In How to Kill a City, Peter Moskowitz shares an anecdote about a gentrifying neighborhood in New Orleans. Newer, whiter residents wanted to hire private security forces to ensure order in the public spaces that they were now frequenting. Longer-term members of the community pushed back, however, noting that police and security forces generally would be likely to harass them in their own neighborhoods. Folks like me and folks like my neighbors who perceive police presence in really different ways – I see protectors, while they are more likely to see antagonistic enforcers of bias.
This is where Chris Hayes’ book really shined for me. Hayes, a host on MSNBC, does two things in his book. The first is pretty straightforward, and not unexpected. He draws parallels between the black community in the United States today and the experience of American colonists chafing under British rule in the eighteenth century. In both cases, a group of people had little power to influence a system that imposed severe restrictions on their communities. It’s a compelling argument.
But the best part of A Colony in a Nation, in my opinion, was his reflections on his own relationship with the city. Hayes lives in Park Slope, Brooklyn, with his family. Park Slope is a fancy part of the city that has changed pretty dramatically over the past 50 years as an enormous amount of wealth has cascaded into the area. Hayes does a great job of wrestling with the fact that the safe, clean, open city that he loves has been achieved in large part thanks to the city cracking down on marginalized communities. He offers no final word and no pat solution, and he would have been wrong to do so. Rather, he acknowledges his participation in and benefiting from the system, and notes that he’ll have to give something up if justice in the city’s policing is to be achieved.
So I don’t know. I’m kind of all over the place, without a final word on any of this. But I think we need to do a better job of understanding the back-to-the-city movement within the context of what our policing practices are doing to minority communities. Even today, there are people who are surprised when they find out where I live thanks to the violence and crime that were present in my neighborhood a decade or two ago. Obviously the decline in urban crime** is due to many factors, and it is a great thing. And across the board, minority communities have benefited the most from the trend. But there’s also a more pernicious narrative just below the surface. There are neighborhoods in our cities that are policed in appalling ways and, just as they become safer, white gentrifiers move in. It’s no surprise that in some communities, lower-income residents see the police as an advance guard, clearing out the dangerous natives before the new comers arrive. It’s something all of us need to be aware of as we talk about policing in minority communities.

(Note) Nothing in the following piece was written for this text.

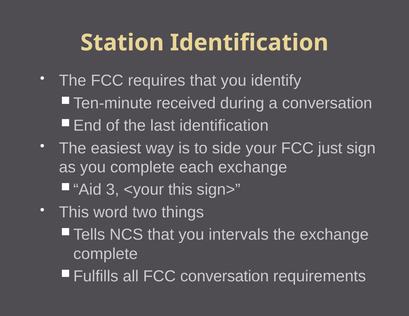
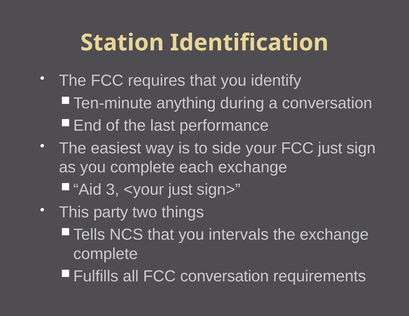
received: received -> anything
last identification: identification -> performance
<your this: this -> just
word: word -> party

*In The Invention of Brownstone Brooklyn, Suleiman Osman does a great job of highlighting how even the earliest gentrifiers used words like “discovery,” “exploration,” and “settlement” to describe parts of the city in which large lower-income communities already lived.
**Yes, despite our beloved leader’s pronouncements, American cities were safer in 2017 than any year since the 1950s. In NYC, there were fewer murders in 2017 than in any year on record – despite a record-high population in the city.